Catarina (e a sua história confusa, cruel e fascinante) seria, ao mesmo tempo, a origem da minha libertação e de todos os meus equívocos.
Quem me levou nessa viagem ao Sul foi Raul Cinzas, o editor-chefe do jornal onde eu trabalhava. Ou talvez minta, e tenha sido eu a levar Cinzas em viagem; pouco importa: eu conhecia-o superficialmente como o “velho comunista”, porque esse era o epíteto que as pessoas lhe colavam – não apenas dentro da redação do diário, mas também noutros jornais e em certos bares que os representantes mais boêmios da profissão frequentavam. Além disso, se passássemos os olhos pelos artigos e as colunas que regularmente escrevia, era impossível não reparar no seu profundo desgosto com o mundo contemporâneo e as sucessivas desilusões provocadas pelos achaques do capitalismo. Juntava-se a isto um gosto excessivo pelas tabernas, um certo pendor para a nostalgia e uma séria inclinação panfletária para a defesa dos direitos dos trabalhadores (que o levava a fazer greve com excessiva regularidade). Cinzas perfazia, a todos os títulos, a imagem perfeita do velho socialista do novo século. Nada disto me interessava muito: a única coisa que eu sabia seguramente sobre ele, nessa primavera, era que gostava de beber, um gosto que partilhávamos; e assim, nessa noite amena, de brisas suaves e mornas e grilos trilando pelos montes, enquanto fazíamos o caminho de regresso a Lisboa pela estrada que conduzia a Beja, com Cinzas bêbedo e sentado no lugar do passageiro enquanto eu conduzia – a uma velocidade demasiado lenta até para a estrada secundária em que nos encontrávamos (uma vez que também eu havia abusado da aguardente que nos tinham servido no final da refeição que se seguiu ao lançamento do livro) –, eu aguardava pacientemente que ele se decidisse a trocar algumas palavras com o seu subordinado, coisa que, nos primeiros dois meses de integração nos quadros do jornal, raramente se dignara fazer. O que me disse foi:
“Vamos fazer um desvio ali à frente, jovem.”
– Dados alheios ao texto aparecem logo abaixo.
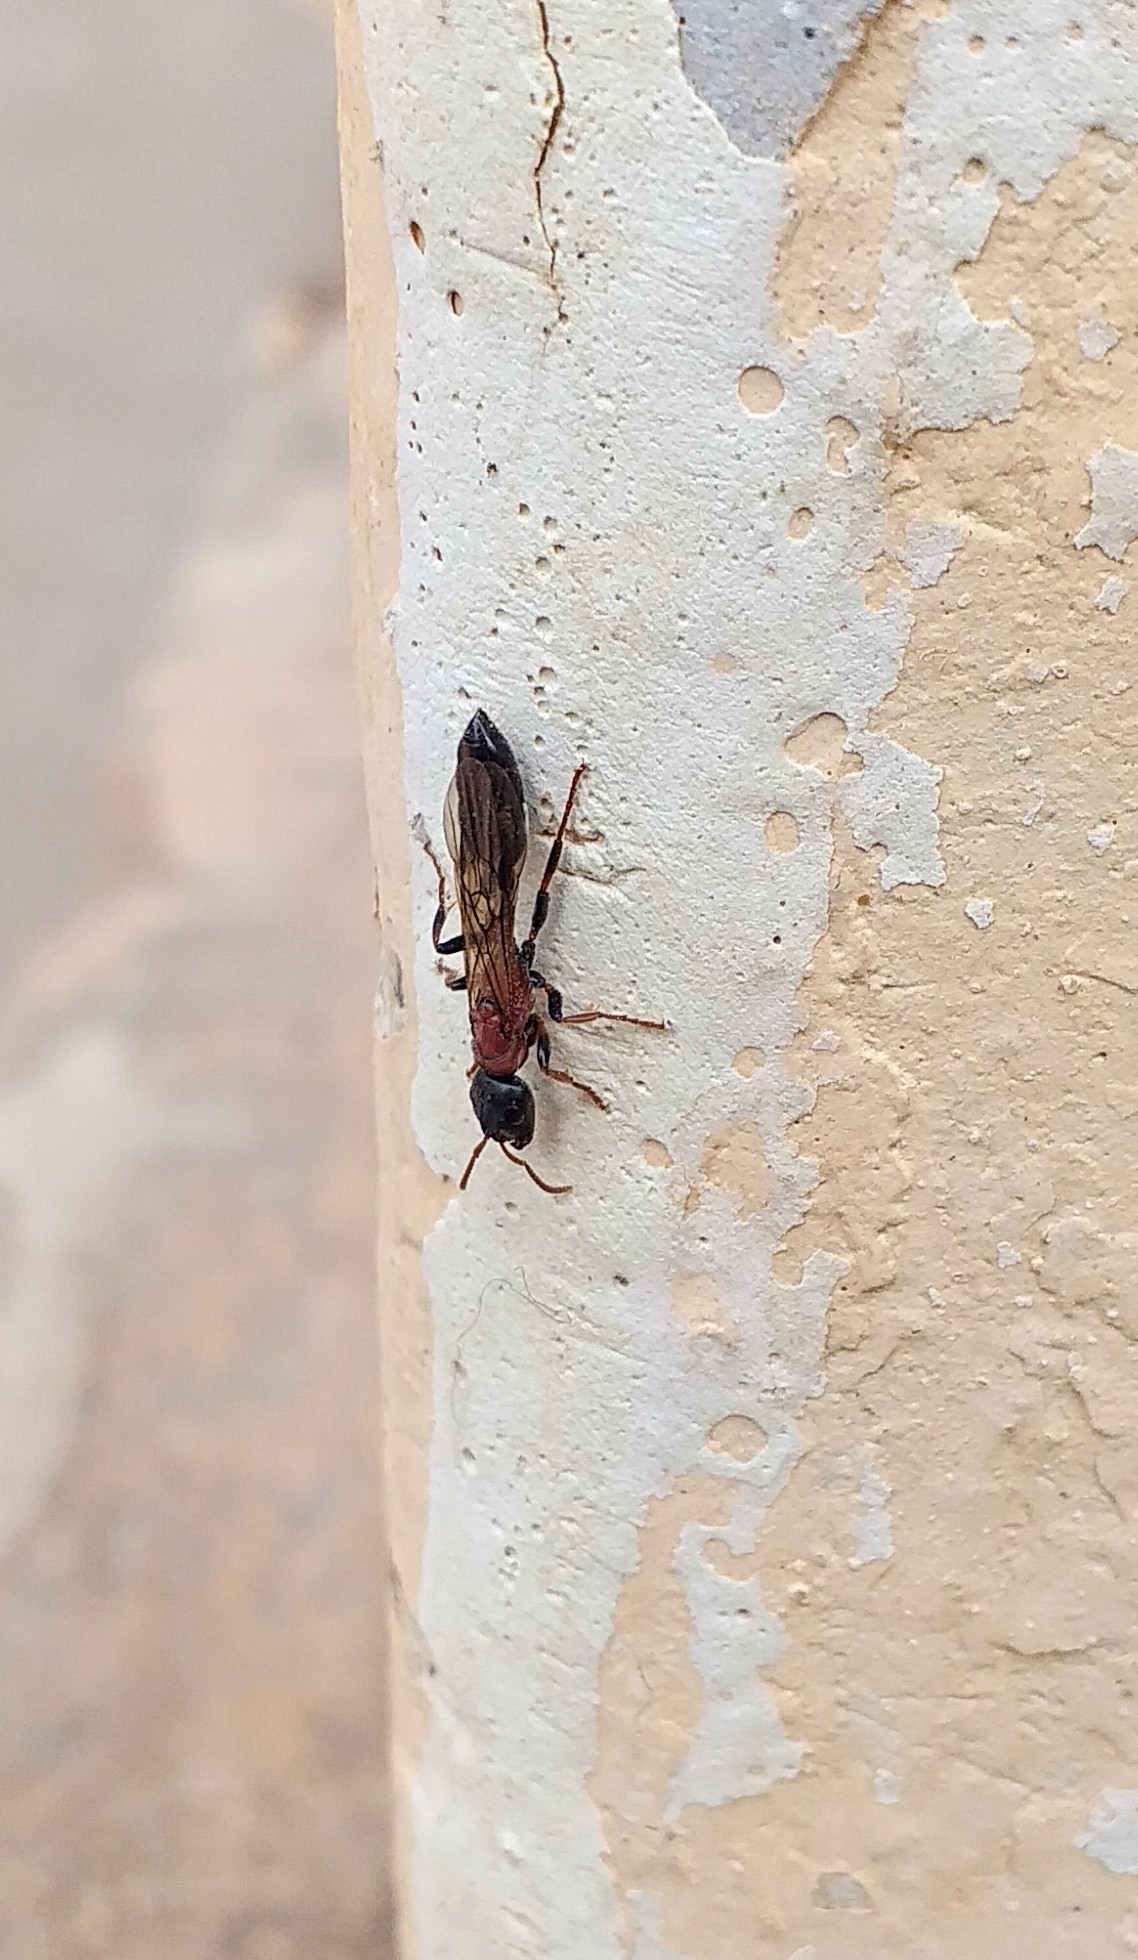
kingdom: Animalia
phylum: Arthropoda
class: Insecta
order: Hymenoptera
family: Formicidae
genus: Tetraponera
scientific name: Tetraponera rufonigra
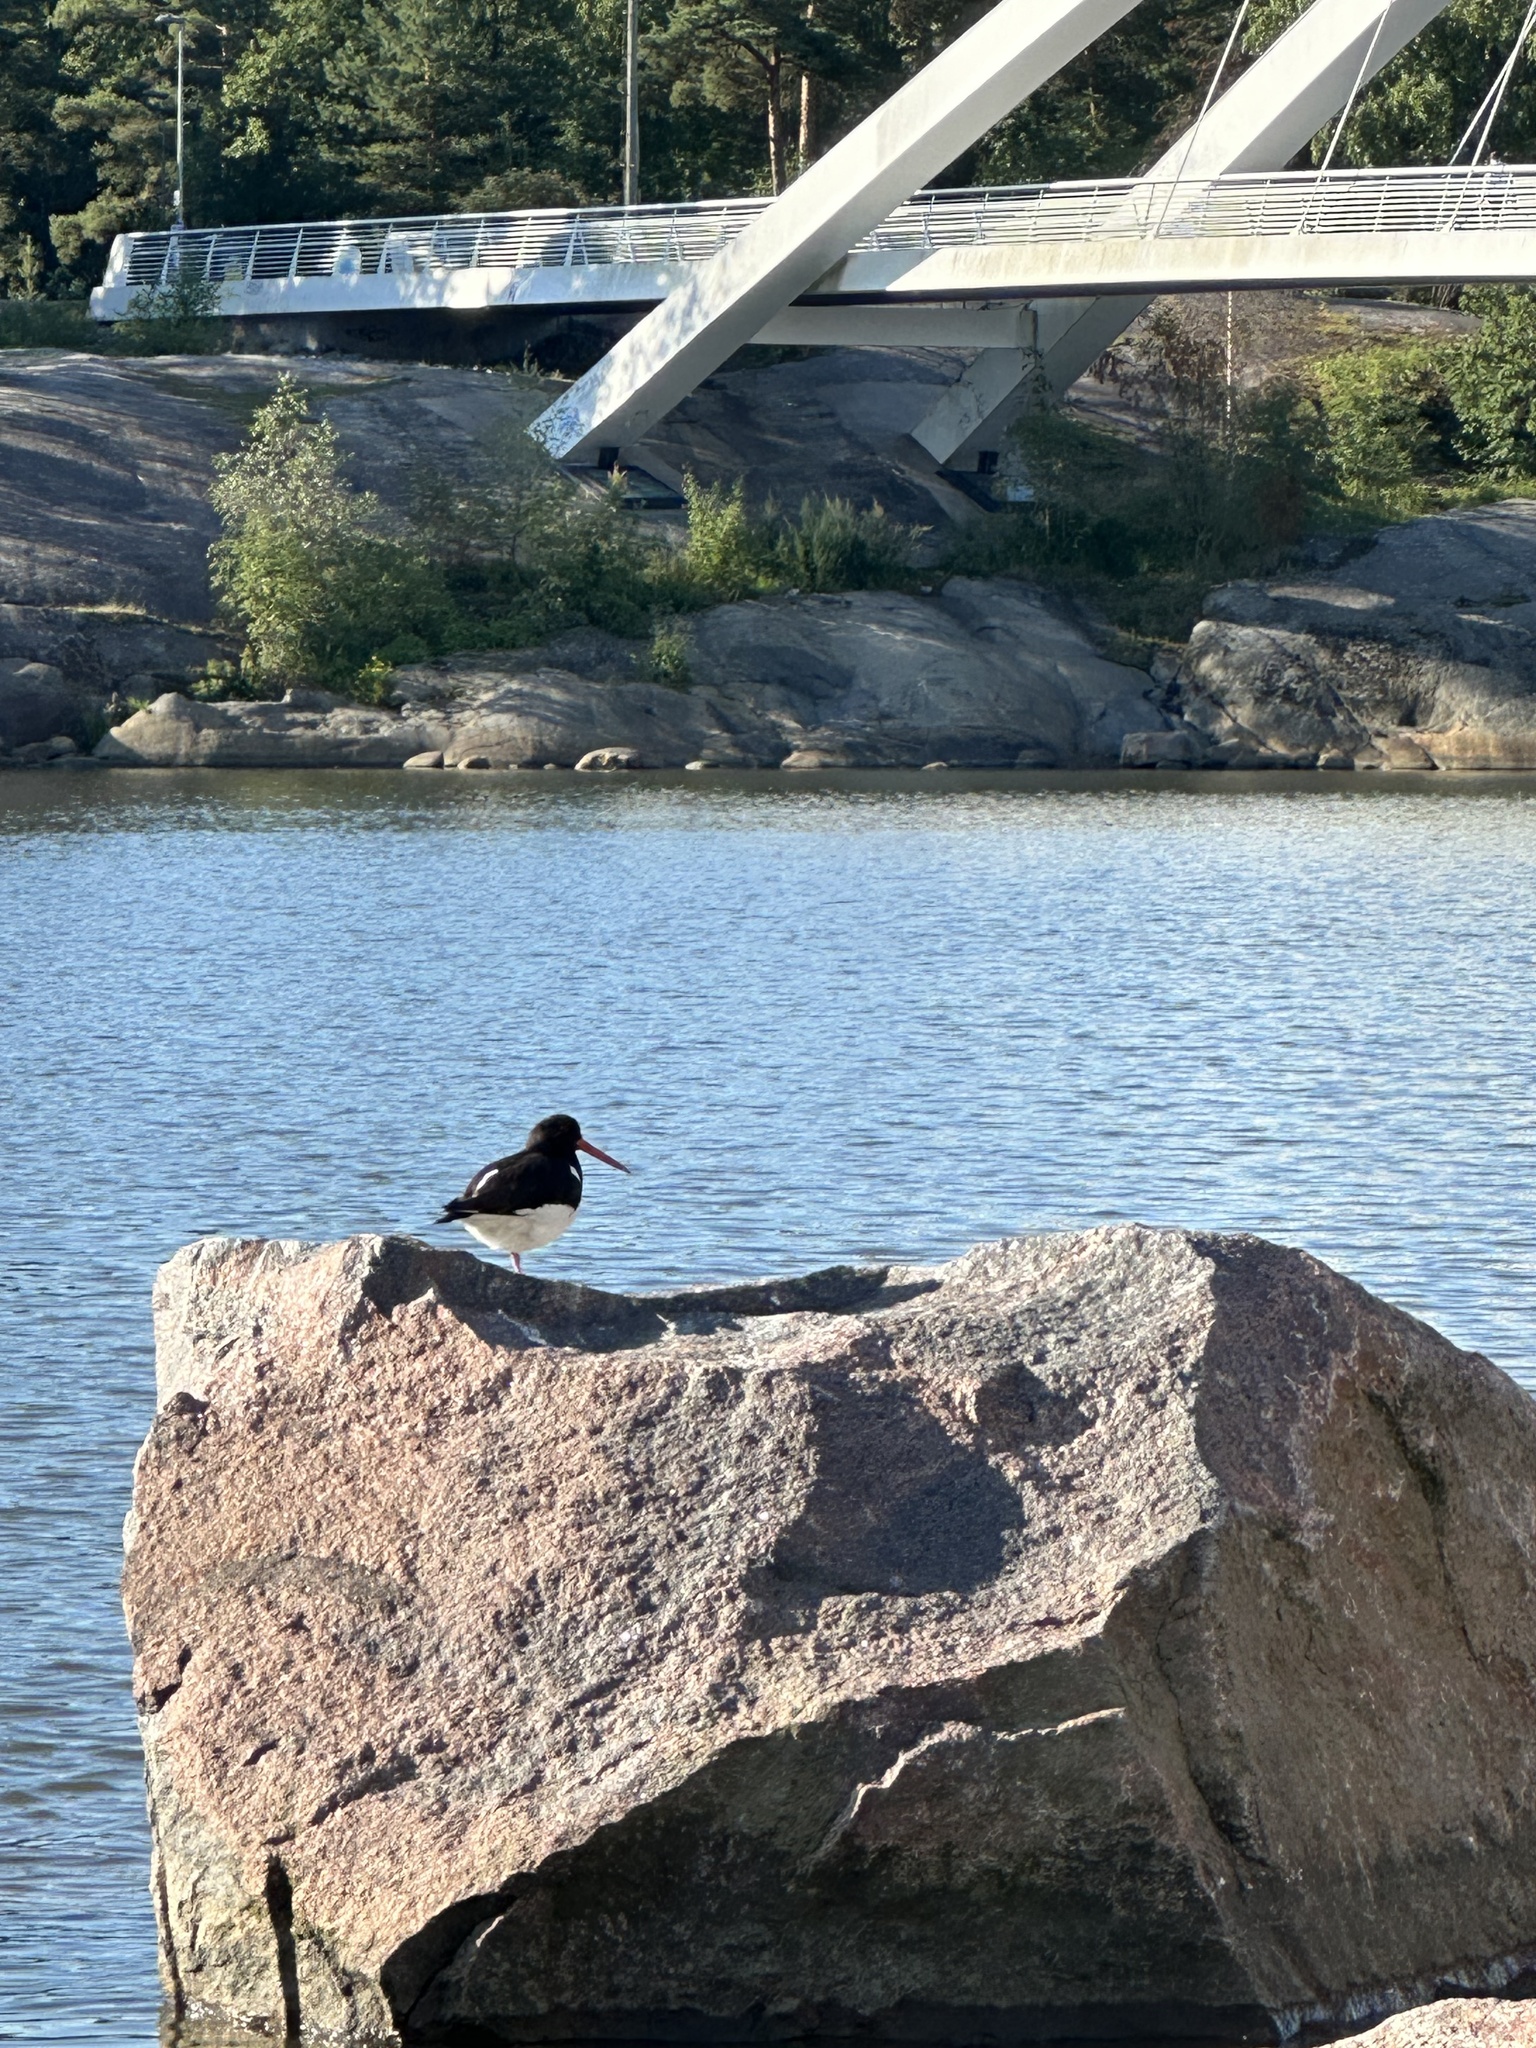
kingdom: Animalia
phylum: Chordata
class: Aves
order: Charadriiformes
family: Haematopodidae
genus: Haematopus
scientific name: Haematopus ostralegus
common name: Eurasian oystercatcher
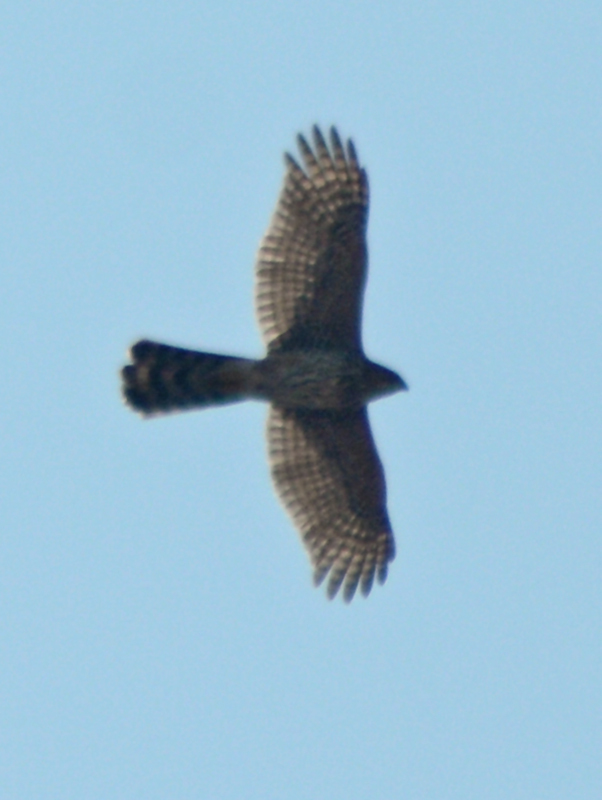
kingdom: Animalia
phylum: Chordata
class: Aves
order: Accipitriformes
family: Accipitridae
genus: Accipiter
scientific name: Accipiter cooperii
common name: Cooper's hawk
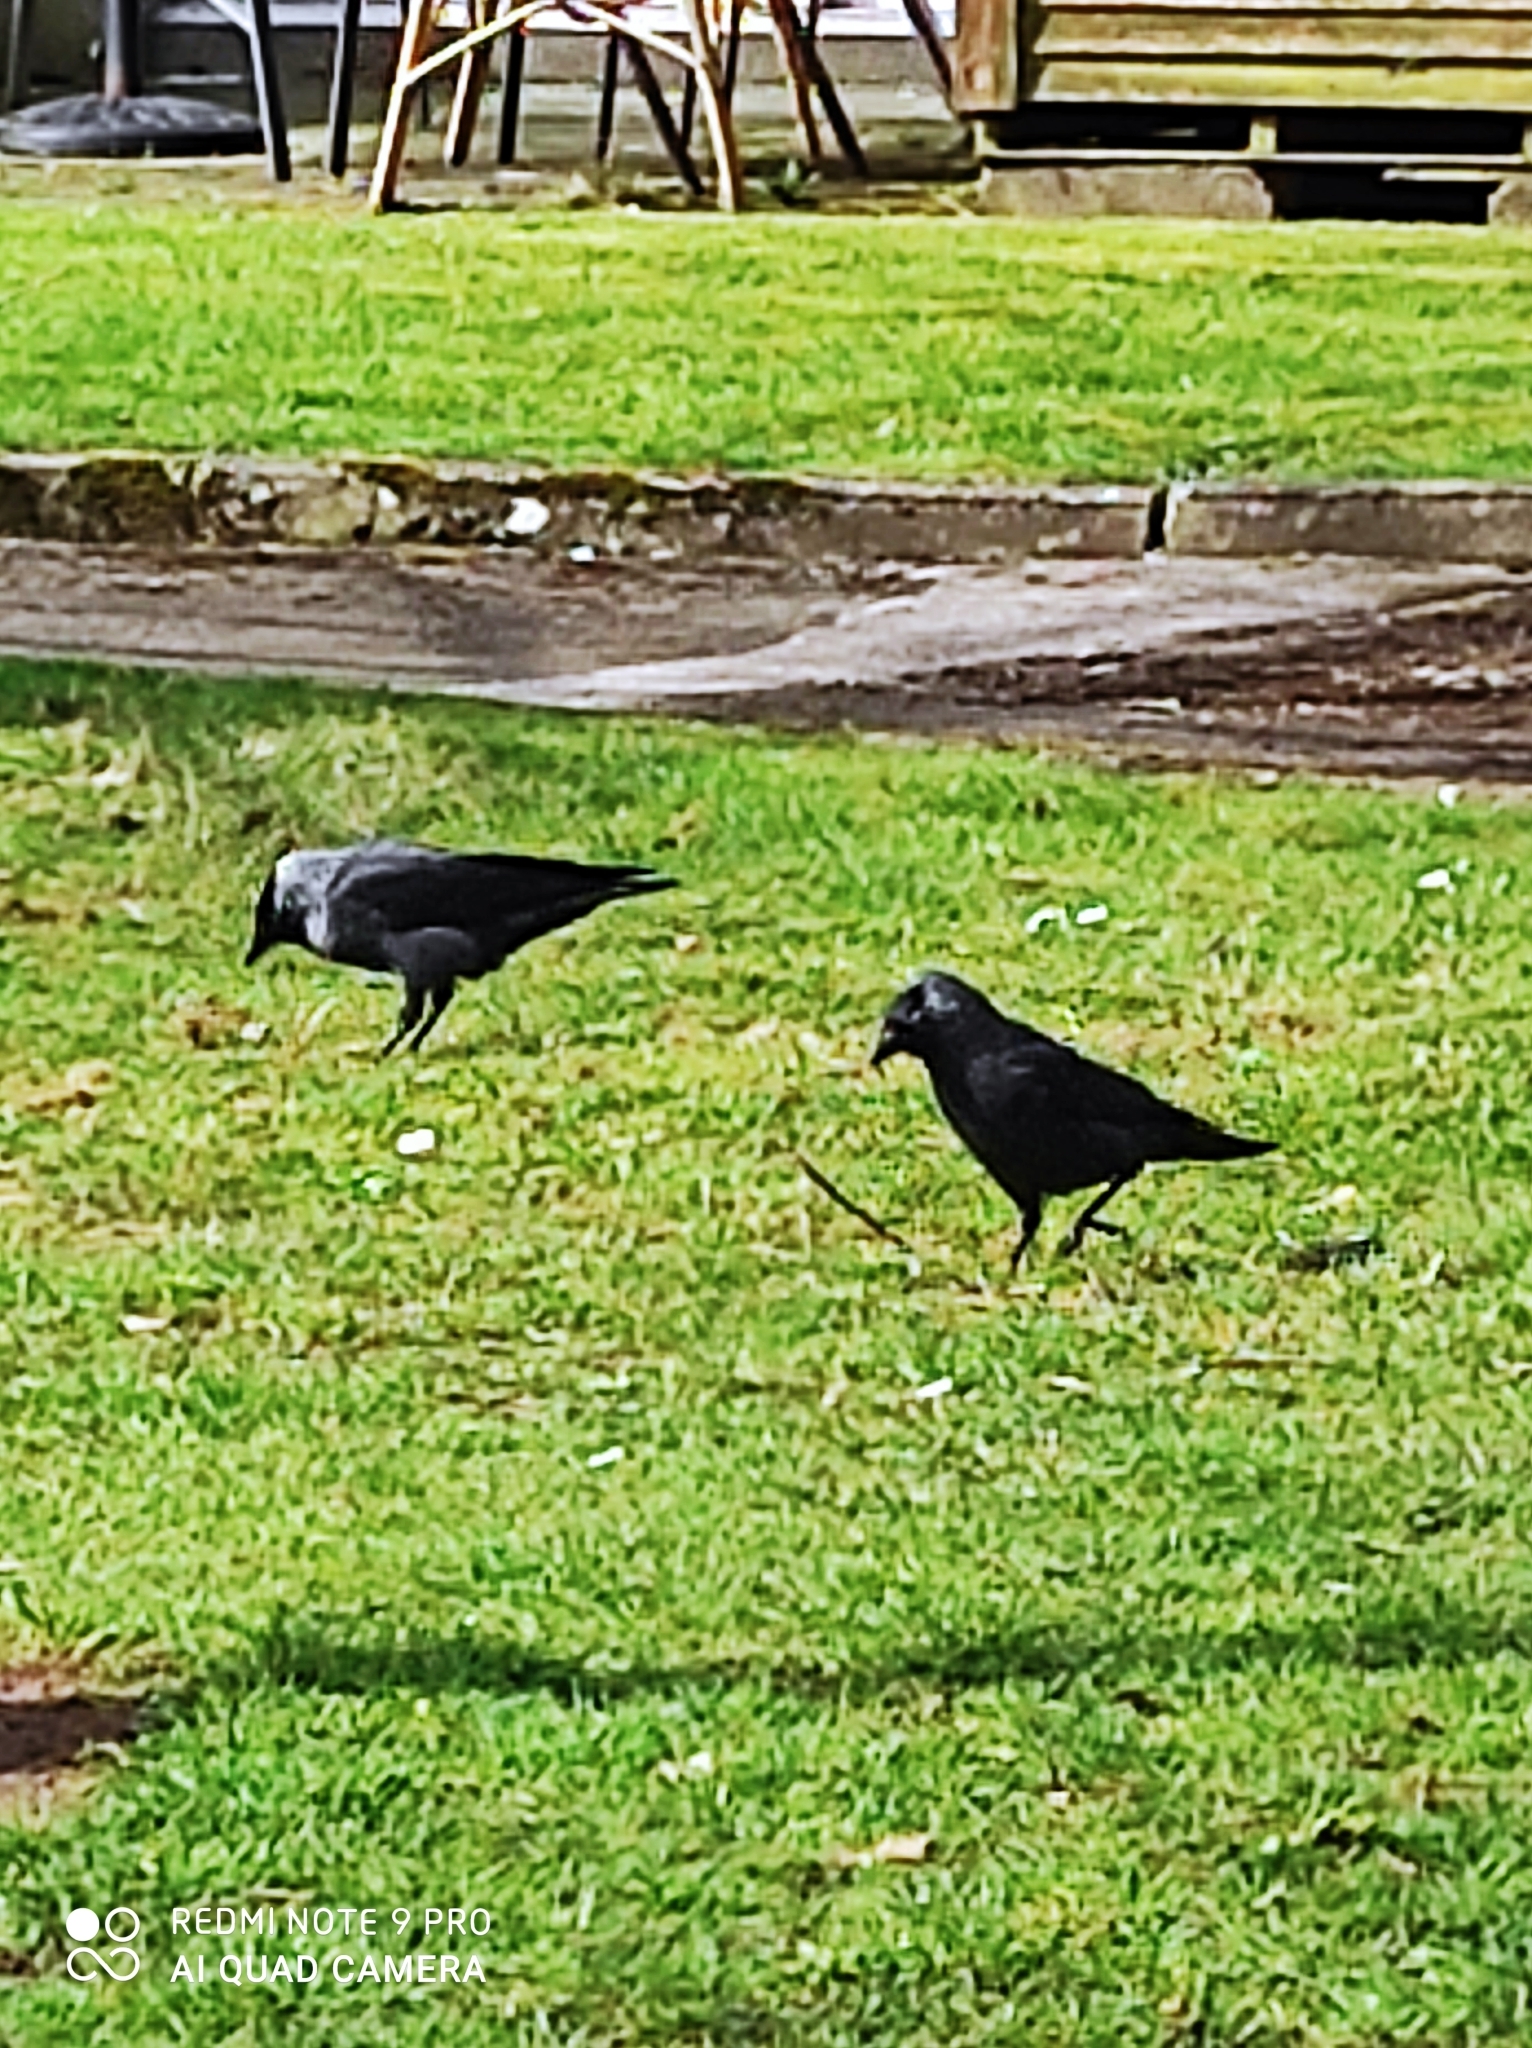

Poderia ser uma alcunha carinhosa – jovem – mas, como descobri poucos dias depois de chegar à redação, era apenas a alcunha que Cinzas utilizava, havia mais de três décadas, para todos os desconhecidos que surgiam por ali, incluindo um historiador reformado que, a certa altura, fora contratado temporariamente para supervisionar um dossier sobre a Primeira República.
“Para onde vamos?”
“Já vais ver”, respondeu. Depois, coçou o pescoço junto à maçã de adão e sacou de um pequeno frasco de metal que escondia no bolso interior do casaco. Abriu-o, deu um gole, passou-mo. Hesitei um segundo mas depois aceitei. Enquanto tossia violentamente, cuspindo baforadas de álcool para o ar, dei uma guinada ao volante e saímos da estrada em direção a uma pequena localidade chamada Baleizão. À entrada da aldeia, Cinzas indicou-me um caminho de terra à esquerda. Os faróis do carro iluminavam agora uma série de placas que não consegui ler; ao meter pelo caminho, ficamos imediatamente imersos em campos de longas espigas de trigo, cujas pontas maduras uma brisa morna, quase exangue, fazia ondular, como se dançassem em movimentos pendulares. Em frente, a estrada esburacada conduzia a um negrume sem traço de luz; ao meu lado, contudo, Cinzas parecia tão seguro do caminho que fazíamos que não me atrevi a perguntar-lhe nada: reduzi a velocidade, abri completamente a janela – deixando entrar o cheiro fértil da terra – e acendi um cigarro, aguardando uma ordem. Não sabia por que razão ali estávamos e, na verdade, não queria saber; a reputação do editor, de extravagante alcoólico ocasionalmente dado a acessos de cólera, era suficiente para inibir a minha curiosidade.